Intraoperative acute normovolaemic haemodilution

  • Whole blood is removed at start of operative procedure
  • Between 1.0 and 1.5 litres can be collected
  • Replaced with crystalloid or colloid solution
  • Few detrimental effects of acute anaemia have been demonstrated
  • Blood is stored in theatre at room temperature
  • Blood is re-infused during or immediately following surgery
  • Cheaper than predeposit transfusion
  • Little risk of administrative or clerical error
  • Suitable for elective or emergency surgery at which considerable blood loss anticipated

Intraoperative cell salvage

  • Shed blood is collected from operative field
  • Blood is anticoagulated with citrate or heparin and filtered to remove debris and clots
  • Cells are then washed with saline and concentrated by centrifugation
  • Concentrate is then reinfused
  • Large volumes of blood can be salvaged
  • Salvaged blood is not haemostatically intact
  • Platelets and clotting factors are consumed
  • Suitable in cardiac or trauma surgery
  • Contraindicated in contaminated operative fields and in the presence of malignancy

Bibliography

Regan F, Taylor C.  Blood transfusion medicine.  Br Med J 2002;  325:  143-147.
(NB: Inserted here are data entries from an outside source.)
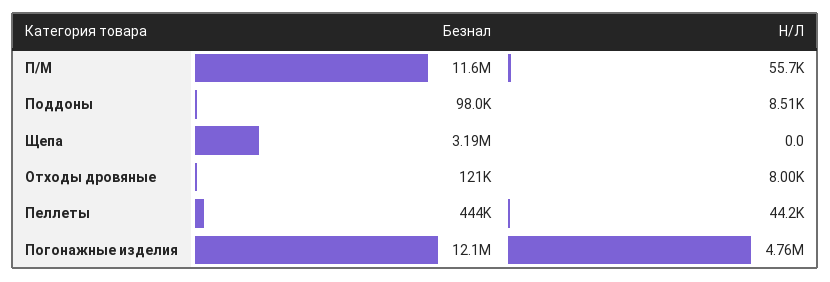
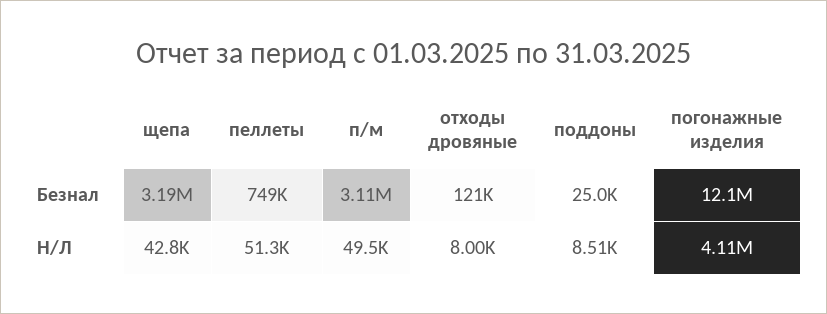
  {
    "Безнал": {
-     "П/М": 11600000,
+     "П/М": 3110000,
-     "Поддоны": 98000,
+     "Поддоны": 25000,
      "Щепа": 3190000,
      "Отходы дровяные": 121000,
-     "Пеллеты": 444000,
+     "Пеллеты": 749000,
      "Погонажные изделия": 12100000
    },
    "Н/Л": {
-     "П/М": 55700,
+     "П/М": 49500,
      "Поддоны": 8510,
-     "Щепа": 0,
+     "Щепа": 42800,
      "Отходы дровяные": 8000,
-     "Пеллеты": 44200,
+     "Пеллеты": 51300,
-     "Погонажные изделия": 4760000
+     "Погонажные изделия": 4110000
    }
  }

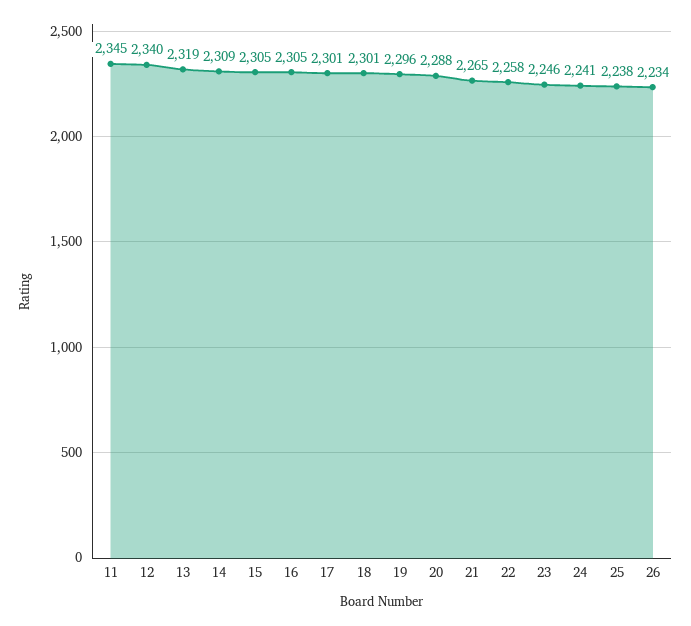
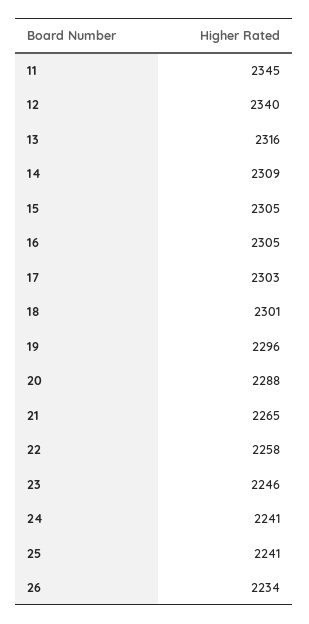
  {
    "11": 2345,
    "12": 2340,
-   "13": 2319,
+   "13": 2316,
    "14": 2309,
    "15": 2305,
    "16": 2305,
-   "17": 2301,
+   "17": 2303,
    "18": 2301,
    "19": 2296,
    "20": 2288,
    "21": 2265,
    "22": 2258,
    "23": 2246,
    "24": 2241,
-   "25": 2238,
+   "25": 2241,
    "26": 2234
  }

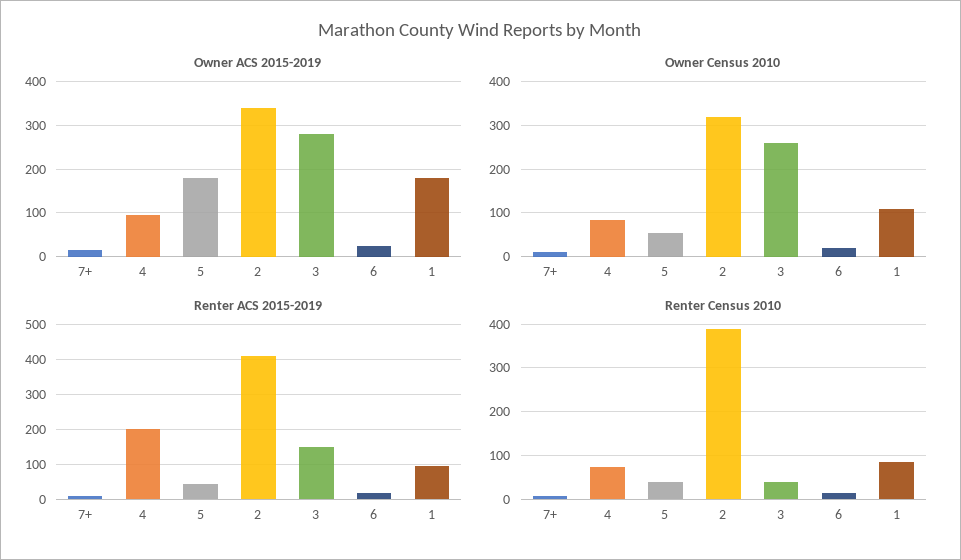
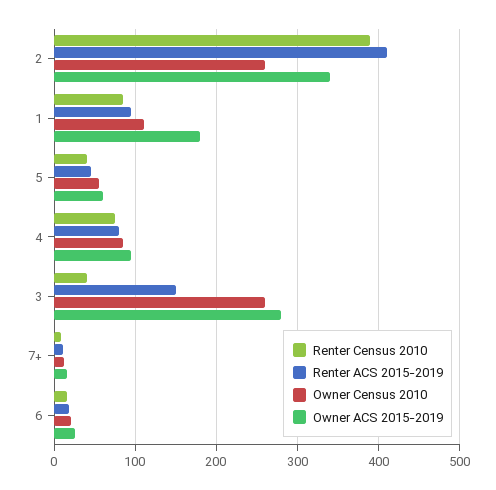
  {
    "Owner ACS 2015-2019": {
      "7+": 20,
      "4": 100,
-     "5": 180,
+     "5": 60,
      "2": 340,
      "3": 280,
      "6": 30,
      "1": 180
    },
    "Owner Census 2010": {
      "7+": 10,
      "4": 90,
      "5": 60,
-     "2": 320,
+     "2": 260,
      "3": 260,
      "6": 20,
      "1": 110
    },
    "Renter ACS 2015-2019": {
      "7+": 10,
-     "4": 200,
+     "4": 80,
      "5": 50,
      "2": 410,
      "3": 150,
      "6": 20,
      "1": 100
    },
    "Renter Census 2010": {
      "7+": 10,
      "4": 80,
      "5": 40,
      "2": 390,
      "3": 40,
      "6": 20,
      "1": 90
    }
  }

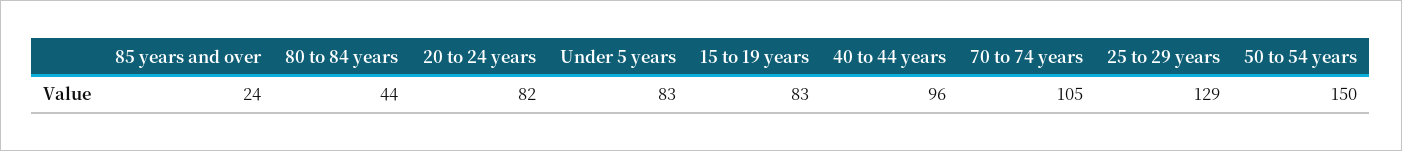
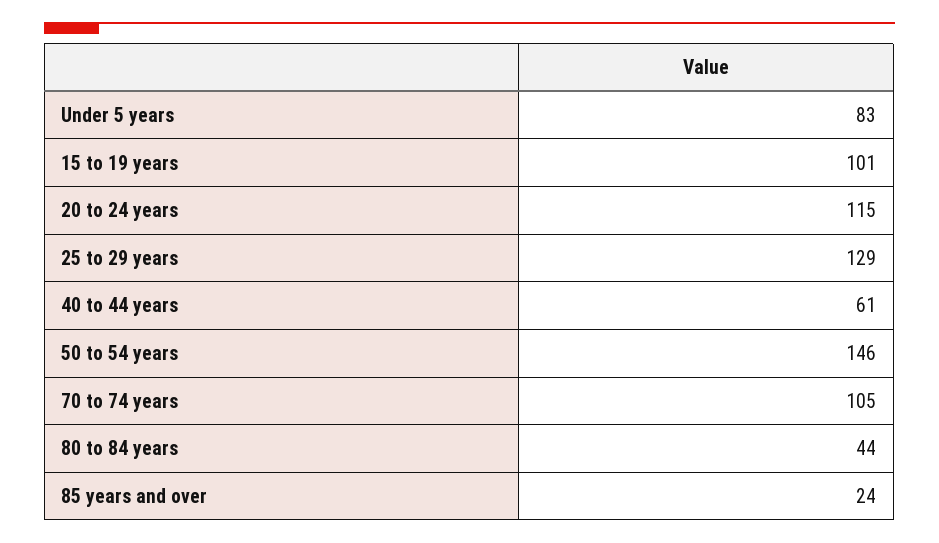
  {
    "85 years and over": 24,
    "80 to 84 years": 44,
-   "20 to 24 years": 82,
+   "20 to 24 years": 115,
    "Under 5 years": 83,
-   "15 to 19 years": 83,
+   "15 to 19 years": 101,
-   "40 to 44 years": 96,
+   "40 to 44 years": 61,
    "70 to 74 years": 105,
    "25 to 29 years": 129,
-   "50 to 54 years": 150
+   "50 to 54 years": 146
  }

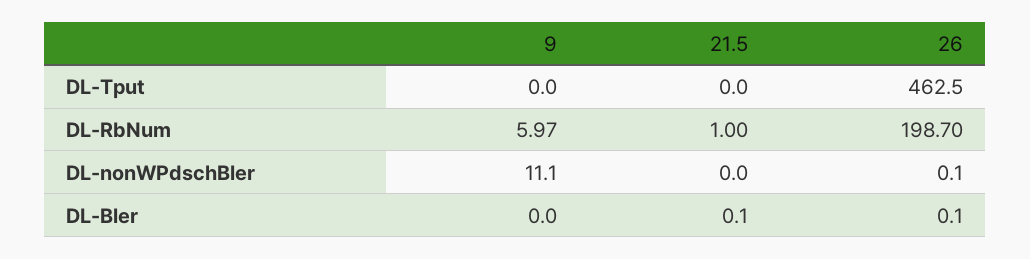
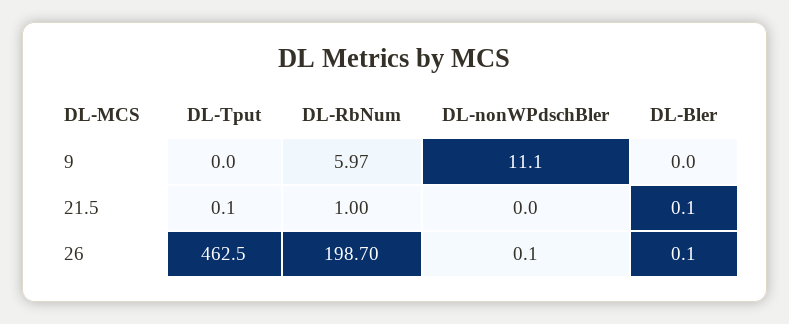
  {
    "9": {
      "DL-Tput": 0,
      "DL-RbNum": 5.97,
      "DL-nonWPdschBler": 11.1,
      "DL-Bler": 0
    },
    "21.5": {
-     "DL-Tput": 0,
+     "DL-Tput": 0.1,
      "DL-RbNum": 1,
      "DL-nonWPdschBler": 0,
      "DL-Bler": 0.1
    },
    "26": {
      "DL-Tput": 462.5,
      "DL-RbNum": 198.7,
      "DL-nonWPdschBler": 0.1,
      "DL-Bler": 0.1
    }
  }

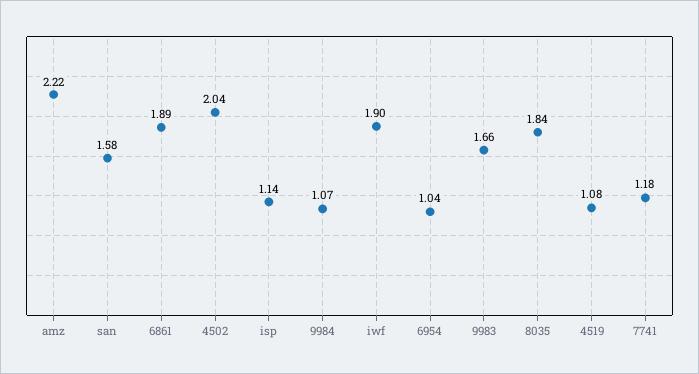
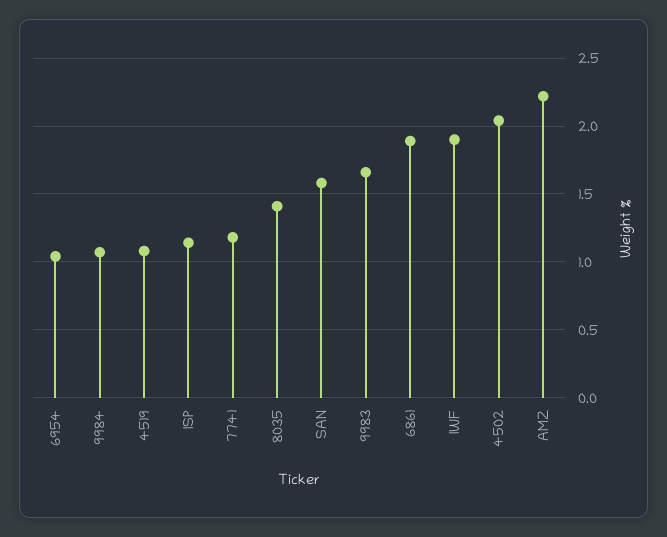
  {
    "amz": 2.22,
    "san": 1.58,
    "6861": 1.89,
    "4502": 2.04,
    "isp": 1.14,
    "9984": 1.07,
    "iwf": 1.9,
    "6954": 1.04,
    "9983": 1.66,
-   "8035": 1.84,
+   "8035": 1.4,
    "4519": 1.08,
    "7741": 1.18
  }

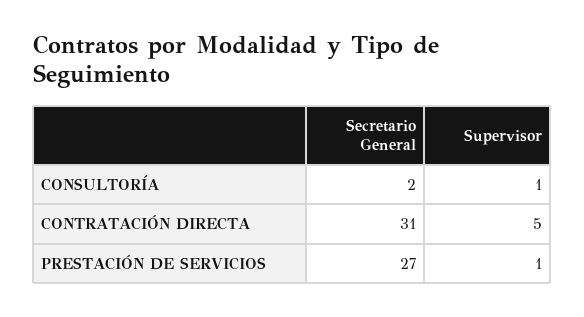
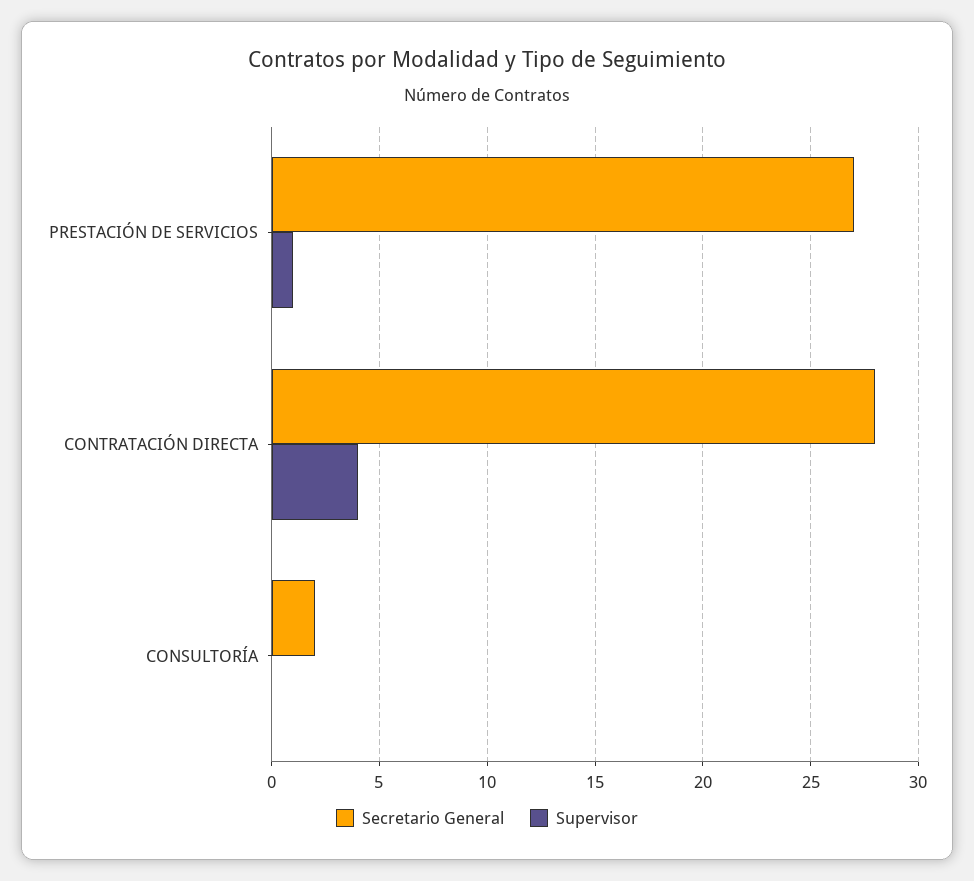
  {
    "Secretario General": {
      "CONSULTORÍA": 2,
-     "CONTRATACIÓN DIRECTA": 31,
+     "CONTRATACIÓN DIRECTA": 28,
      "PRESTACIÓN DE SERVICIOS": 27
    },
    "Supervisor": {
-     "CONSULTORÍA": 1,
+     "CONSULTORÍA": 0,
-     "CONTRATACIÓN DIRECTA": 5,
+     "CONTRATACIÓN DIRECTA": 4,
      "PRESTACIÓN DE SERVICIOS": 1
    }
  }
Sloop G D,  Friedberg R C.  Complications of blood transfusion.  How to recognise and respond to non-infectious reactions.  Postgrad Med 1995; 98:  159-162.

Vanderlinde E S,  Heal J M, Blumberg N.  Autologous transfusion.  Br Med J 2002;  324:  772-775.

Winkelstein A,  Kiss J E.  Immunohematologic diseases.  JAMA 1997;  278:  1982-1992.